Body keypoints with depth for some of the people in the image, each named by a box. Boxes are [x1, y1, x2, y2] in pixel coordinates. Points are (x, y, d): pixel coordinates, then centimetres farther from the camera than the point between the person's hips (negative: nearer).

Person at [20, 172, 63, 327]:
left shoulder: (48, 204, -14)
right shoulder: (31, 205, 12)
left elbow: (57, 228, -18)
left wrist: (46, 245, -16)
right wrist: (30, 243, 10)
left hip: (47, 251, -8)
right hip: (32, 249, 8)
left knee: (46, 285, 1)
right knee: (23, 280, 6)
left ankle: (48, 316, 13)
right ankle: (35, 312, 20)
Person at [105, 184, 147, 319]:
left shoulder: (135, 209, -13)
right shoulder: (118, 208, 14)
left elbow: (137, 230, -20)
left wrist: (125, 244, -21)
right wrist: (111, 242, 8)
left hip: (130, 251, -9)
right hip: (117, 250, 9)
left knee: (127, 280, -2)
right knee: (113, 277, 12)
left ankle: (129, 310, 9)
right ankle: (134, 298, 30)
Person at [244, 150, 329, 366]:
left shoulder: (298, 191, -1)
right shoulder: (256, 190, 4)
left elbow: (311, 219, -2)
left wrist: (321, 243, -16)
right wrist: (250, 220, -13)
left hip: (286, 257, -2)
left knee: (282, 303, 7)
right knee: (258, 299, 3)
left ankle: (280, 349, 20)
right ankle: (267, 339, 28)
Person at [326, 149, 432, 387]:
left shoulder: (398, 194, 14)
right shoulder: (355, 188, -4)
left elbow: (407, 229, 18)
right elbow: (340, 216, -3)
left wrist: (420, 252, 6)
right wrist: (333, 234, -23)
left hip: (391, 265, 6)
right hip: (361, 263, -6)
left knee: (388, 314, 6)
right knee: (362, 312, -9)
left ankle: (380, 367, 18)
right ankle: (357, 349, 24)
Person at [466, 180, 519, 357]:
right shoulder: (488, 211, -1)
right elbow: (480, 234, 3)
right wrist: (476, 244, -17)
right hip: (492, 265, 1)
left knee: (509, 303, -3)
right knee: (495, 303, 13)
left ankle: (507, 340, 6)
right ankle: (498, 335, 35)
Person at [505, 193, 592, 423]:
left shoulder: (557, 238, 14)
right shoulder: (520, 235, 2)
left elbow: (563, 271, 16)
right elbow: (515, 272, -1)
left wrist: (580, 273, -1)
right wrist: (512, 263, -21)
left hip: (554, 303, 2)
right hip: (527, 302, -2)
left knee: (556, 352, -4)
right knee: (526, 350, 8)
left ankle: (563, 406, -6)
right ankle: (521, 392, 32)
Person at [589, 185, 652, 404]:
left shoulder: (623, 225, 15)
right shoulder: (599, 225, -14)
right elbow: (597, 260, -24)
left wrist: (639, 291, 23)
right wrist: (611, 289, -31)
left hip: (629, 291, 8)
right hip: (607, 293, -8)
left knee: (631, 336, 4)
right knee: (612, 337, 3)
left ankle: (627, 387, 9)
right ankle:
—————
Reproduce each line of the material containing the word "elbow".

left elbow: (57, 228, -18)
left elbow: (137, 230, -20)
left elbow: (311, 219, -2)
left elbow: (407, 229, 18)
right elbow: (340, 216, -3)
right elbow: (480, 234, 3)
left elbow: (563, 271, 16)
right elbow: (515, 272, -1)
right elbow: (597, 260, -24)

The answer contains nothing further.